The remaining chapters turn to more recent advances related to big, dependent data. The Sixth chapter covers Dynamic Factor Models—a class of models that are the subject of a great deal of attention of late. The chapter provides valuable insight into special cases of these models, and frames them in the broader context. It covers practical issues such as parameterization and determining the number of latent factors, as well as strategies for generating forecasts and dealing with effects of scaling. These models tend to be somewhat complex but again, the text covers important issues with application such as non-stationarity, co-integration, and clustering with practical advice and insight. These approaches have the potential to produce advance indicators and improve timeliness of official statistics when suitable quality can be achieved with these powerful predictive models.

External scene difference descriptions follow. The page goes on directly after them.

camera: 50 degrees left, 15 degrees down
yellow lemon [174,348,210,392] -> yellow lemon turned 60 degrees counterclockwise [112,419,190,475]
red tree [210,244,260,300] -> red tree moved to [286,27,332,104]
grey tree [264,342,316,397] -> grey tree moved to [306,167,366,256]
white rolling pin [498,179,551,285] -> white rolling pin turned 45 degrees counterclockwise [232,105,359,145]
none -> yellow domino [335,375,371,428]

Chapter 7 provides a comparison of additional techniques that could be considered for forecasting. It first details the LASSO approach for modeling. Special cases of the LASSO such as fused LASSO and group LASSO are also covered, as is the generalization into elastic-net. A discussion is given of using the LASSO on dependent data, Other special cases such as Principal Component Regression, and Partial Least Squares are also discussed as potential solutions to multi-collinearity in high dimensional problems. Sections are also included on mixed frequency data which enables the use of partial information for the current period to improve the quality of forecasts (referred to as nowcasts in this setting). The chapter also highlights areas where open questions remain, such as strongly autocorrelated data and it’s impact on these methods, along with potential avenues to explore when this situation is encountered.

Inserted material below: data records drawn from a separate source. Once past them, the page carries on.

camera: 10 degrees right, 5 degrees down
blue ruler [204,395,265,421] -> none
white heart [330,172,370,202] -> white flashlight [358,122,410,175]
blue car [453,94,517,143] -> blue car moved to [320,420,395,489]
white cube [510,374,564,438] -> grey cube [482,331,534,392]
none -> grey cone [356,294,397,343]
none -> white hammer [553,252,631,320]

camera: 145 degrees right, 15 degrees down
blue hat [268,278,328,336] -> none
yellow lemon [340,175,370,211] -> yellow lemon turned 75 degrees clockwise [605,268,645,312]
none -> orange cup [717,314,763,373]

Chapter 8 covers Machine Learning methods and how they can be adopted for dependent data, specifically Random Forest and Classification and Regression Trees. It details the differences between the models and explains the concept of bagging. A summary discussion of Neural Networks is then provided, distinguishing between recurrent, recursive, and convolutional networks, and providing details on different activation functions with useful examples. These models continue to gain momentum and their use is expected to become increasingly common in the domain of official statistics in the future.
Chapter 9 focuses on data with spatio-temporal dependencies. The chapter provides examples of effective visualizations of some example data sources, and introduces useful frameworks for analysis of the data such as hierarchical and linear mixed models. A discussion of simple, ordinary, and universal Kriging is provided and parallels are drawn between concepts from data with time dependencies and spatial dependencies. Approaches are provided to test for spatial dependence and concepts such as factor models and hierarchical models described earlier in the book are extended to spatial models.
In conclusion, the book develops a comprehensive list of tools that are useful for analysis of dependent data ranging from those that are largely transparent and intuitive to others that are highly complex. It brings together models from classical statistics with more modern approaches and techniques common in data science. It covers topics with high applicability to real-world problems in statistics, especially those found in official statistics and introduces topics in a digestible way accompanying the theory with ample explanations and examples to make for a digestible read.